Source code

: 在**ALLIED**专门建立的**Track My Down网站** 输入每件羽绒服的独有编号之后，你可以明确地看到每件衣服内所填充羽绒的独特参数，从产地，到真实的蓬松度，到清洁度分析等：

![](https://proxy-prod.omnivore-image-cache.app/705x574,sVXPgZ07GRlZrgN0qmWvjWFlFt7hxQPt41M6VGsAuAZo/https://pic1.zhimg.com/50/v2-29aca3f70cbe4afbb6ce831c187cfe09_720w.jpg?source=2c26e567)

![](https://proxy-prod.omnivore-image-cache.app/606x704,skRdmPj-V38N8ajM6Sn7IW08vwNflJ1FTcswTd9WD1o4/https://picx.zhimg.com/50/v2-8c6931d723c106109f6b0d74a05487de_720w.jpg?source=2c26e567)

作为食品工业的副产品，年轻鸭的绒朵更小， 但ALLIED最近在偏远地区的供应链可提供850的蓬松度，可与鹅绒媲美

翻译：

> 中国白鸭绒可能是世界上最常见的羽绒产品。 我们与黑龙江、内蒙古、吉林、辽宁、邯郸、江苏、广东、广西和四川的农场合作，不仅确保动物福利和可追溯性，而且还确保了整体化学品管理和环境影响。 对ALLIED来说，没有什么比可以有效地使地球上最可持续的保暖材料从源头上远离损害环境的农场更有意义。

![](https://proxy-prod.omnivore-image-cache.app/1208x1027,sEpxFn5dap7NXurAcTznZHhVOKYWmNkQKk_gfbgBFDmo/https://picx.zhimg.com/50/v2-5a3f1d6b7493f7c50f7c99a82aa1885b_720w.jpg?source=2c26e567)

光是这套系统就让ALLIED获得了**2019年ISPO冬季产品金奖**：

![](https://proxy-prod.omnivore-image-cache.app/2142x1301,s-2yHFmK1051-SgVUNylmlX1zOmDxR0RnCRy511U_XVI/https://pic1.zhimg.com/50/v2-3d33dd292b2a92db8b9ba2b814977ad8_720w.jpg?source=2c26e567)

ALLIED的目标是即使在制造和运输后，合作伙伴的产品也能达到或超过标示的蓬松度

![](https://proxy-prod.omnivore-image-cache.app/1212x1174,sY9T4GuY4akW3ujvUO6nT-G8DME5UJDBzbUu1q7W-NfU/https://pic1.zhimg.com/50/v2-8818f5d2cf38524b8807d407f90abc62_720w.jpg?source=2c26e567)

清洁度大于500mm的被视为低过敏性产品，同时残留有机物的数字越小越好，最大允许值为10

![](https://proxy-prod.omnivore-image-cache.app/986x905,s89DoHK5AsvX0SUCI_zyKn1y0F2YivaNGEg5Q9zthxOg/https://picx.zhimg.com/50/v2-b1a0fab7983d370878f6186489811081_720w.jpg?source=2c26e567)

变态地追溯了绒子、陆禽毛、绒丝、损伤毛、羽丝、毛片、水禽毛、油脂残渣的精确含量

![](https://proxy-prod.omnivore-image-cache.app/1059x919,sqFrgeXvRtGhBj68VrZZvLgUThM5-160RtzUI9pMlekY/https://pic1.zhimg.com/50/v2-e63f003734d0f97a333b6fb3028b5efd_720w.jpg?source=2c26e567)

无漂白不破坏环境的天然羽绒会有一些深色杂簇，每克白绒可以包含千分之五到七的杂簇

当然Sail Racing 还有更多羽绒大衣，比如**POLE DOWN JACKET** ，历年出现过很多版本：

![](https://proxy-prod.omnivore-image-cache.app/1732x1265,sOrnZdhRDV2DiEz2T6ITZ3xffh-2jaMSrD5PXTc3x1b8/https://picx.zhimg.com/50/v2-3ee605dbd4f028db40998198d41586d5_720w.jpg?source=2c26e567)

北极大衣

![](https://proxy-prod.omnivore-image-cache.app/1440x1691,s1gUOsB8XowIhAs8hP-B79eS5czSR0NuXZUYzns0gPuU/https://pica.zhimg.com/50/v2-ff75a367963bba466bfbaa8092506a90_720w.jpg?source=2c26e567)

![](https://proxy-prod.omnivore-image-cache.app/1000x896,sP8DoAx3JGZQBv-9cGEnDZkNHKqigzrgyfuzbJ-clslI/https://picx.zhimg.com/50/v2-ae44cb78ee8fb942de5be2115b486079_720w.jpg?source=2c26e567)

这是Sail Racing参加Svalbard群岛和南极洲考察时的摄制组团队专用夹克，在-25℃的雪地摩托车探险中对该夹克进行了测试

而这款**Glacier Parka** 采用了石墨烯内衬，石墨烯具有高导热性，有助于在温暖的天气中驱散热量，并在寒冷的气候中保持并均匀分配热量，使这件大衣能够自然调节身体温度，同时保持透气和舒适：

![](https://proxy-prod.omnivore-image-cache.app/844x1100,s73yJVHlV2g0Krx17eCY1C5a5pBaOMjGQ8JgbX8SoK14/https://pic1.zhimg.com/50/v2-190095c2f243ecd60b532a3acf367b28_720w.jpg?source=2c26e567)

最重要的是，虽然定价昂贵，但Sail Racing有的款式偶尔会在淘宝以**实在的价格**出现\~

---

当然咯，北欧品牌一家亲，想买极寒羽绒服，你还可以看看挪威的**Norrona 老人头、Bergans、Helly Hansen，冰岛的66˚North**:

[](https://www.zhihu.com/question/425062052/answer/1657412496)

==============================

The complete listing above is to be output again exactly.

Source code

: 在**ALLIED**专门建立的**Track My Down网站** 输入每件羽绒服的独有编号之后，你可以明确地看到每件衣服内所填充羽绒的独特参数，从产地，到真实的蓬松度，到清洁度分析等：

![](https://proxy-prod.omnivore-image-cache.app/705x574,sVXPgZ07GRlZrgN0qmWvjWFlFt7hxQPt41M6VGsAuAZo/https://pic1.zhimg.com/50/v2-29aca3f70cbe4afbb6ce831c187cfe09_720w.jpg?source=2c26e567)

![](https://proxy-prod.omnivore-image-cache.app/606x704,skRdmPj-V38N8ajM6Sn7IW08vwNflJ1FTcswTd9WD1o4/https://picx.zhimg.com/50/v2-8c6931d723c106109f6b0d74a05487de_720w.jpg?source=2c26e567)

作为食品工业的副产品，年轻鸭的绒朵更小， 但ALLIED最近在偏远地区的供应链可提供850的蓬松度，可与鹅绒媲美

翻译：

> 中国白鸭绒可能是世界上最常见的羽绒产品。 我们与黑龙江、内蒙古、吉林、辽宁、邯郸、江苏、广东、广西和四川的农场合作，不仅确保动物福利和可追溯性，而且还确保了整体化学品管理和环境影响。 对ALLIED来说，没有什么比可以有效地使地球上最可持续的保暖材料从源头上远离损害环境的农场更有意义。

![](https://proxy-prod.omnivore-image-cache.app/1208x1027,sEpxFn5dap7NXurAcTznZHhVOKYWmNkQKk_gfbgBFDmo/https://picx.zhimg.com/50/v2-5a3f1d6b7493f7c50f7c99a82aa1885b_720w.jpg?source=2c26e567)

光是这套系统就让ALLIED获得了**2019年ISPO冬季产品金奖**：

![](https://proxy-prod.omnivore-image-cache.app/2142x1301,s-2yHFmK1051-SgVUNylmlX1zOmDxR0RnCRy511U_XVI/https://pic1.zhimg.com/50/v2-3d33dd292b2a92db8b9ba2b814977ad8_720w.jpg?source=2c26e567)

ALLIED的目标是即使在制造和运输后，合作伙伴的产品也能达到或超过标示的蓬松度

![](https://proxy-prod.omnivore-image-cache.app/1212x1174,sY9T4GuY4akW3ujvUO6nT-G8DME5UJDBzbUu1q7W-NfU/https://pic1.zhimg.com/50/v2-8818f5d2cf38524b8807d407f90abc62_720w.jpg?source=2c26e567)

清洁度大于500mm的被视为低过敏性产品，同时残留有机物的数字越小越好，最大允许值为10

![](https://proxy-prod.omnivore-image-cache.app/986x905,s89DoHK5AsvX0SUCI_zyKn1y0F2YivaNGEg5Q9zthxOg/https://picx.zhimg.com/50/v2-b1a0fab7983d370878f6186489811081_720w.jpg?source=2c26e567)

变态地追溯了绒子、陆禽毛、绒丝、损伤毛、羽丝、毛片、水禽毛、油脂残渣的精确含量

![](https://proxy-prod.omnivore-image-cache.app/1059x919,sqFrgeXvRtGhBj68VrZZvLgUThM5-160RtzUI9pMlekY/https://pic1.zhimg.com/50/v2-e63f003734d0f97a333b6fb3028b5efd_720w.jpg?source=2c26e567)

无漂白不破坏环境的天然羽绒会有一些深色杂簇，每克白绒可以包含千分之五到七的杂簇

当然Sail Racing 还有更多羽绒大衣，比如**POLE DOWN JACKET** ，历年出现过很多版本：

![](https://proxy-prod.omnivore-image-cache.app/1732x1265,sOrnZdhRDV2DiEz2T6ITZ3xffh-2jaMSrD5PXTc3x1b8/https://picx.zhimg.com/50/v2-3ee605dbd4f028db40998198d41586d5_720w.jpg?source=2c26e567)

北极大衣

![](https://proxy-prod.omnivore-image-cache.app/1440x1691,s1gUOsB8XowIhAs8hP-B79eS5czSR0NuXZUYzns0gPuU/https://pica.zhimg.com/50/v2-ff75a367963bba466bfbaa8092506a90_720w.jpg?source=2c26e567)

![](https://proxy-prod.omnivore-image-cache.app/1000x896,sP8DoAx3JGZQBv-9cGEnDZkNHKqigzrgyfuzbJ-clslI/https://picx.zhimg.com/50/v2-ae44cb78ee8fb942de5be2115b486079_720w.jpg?source=2c26e567)

这是Sail Racing参加Svalbard群岛和南极洲考察时的摄制组团队专用夹克，在-25℃的雪地摩托车探险中对该夹克进行了测试

而这款**Glacier Parka** 采用了石墨烯内衬，石墨烯具有高导热性，有助于在温暖的天气中驱散热量，并在寒冷的气候中保持并均匀分配热量，使这件大衣能够自然调节身体温度，同时保持透气和舒适：

![](https://proxy-prod.omnivore-image-cache.app/844x1100,s73yJVHlV2g0Krx17eCY1C5a5pBaOMjGQ8JgbX8SoK14/https://pic1.zhimg.com/50/v2-190095c2f243ecd60b532a3acf367b28_720w.jpg?source=2c26e567)

最重要的是，虽然定价昂贵，但Sail Racing有的款式偶尔会在淘宝以**实在的价格**出现\~

---

当然咯，北欧品牌一家亲，想买极寒羽绒服，你还可以看看挪威的**Norrona 老人头、Bergans、Helly Hansen，冰岛的66˚North**:

[](https://www.zhihu.com/question/425062052/answer/1657412496)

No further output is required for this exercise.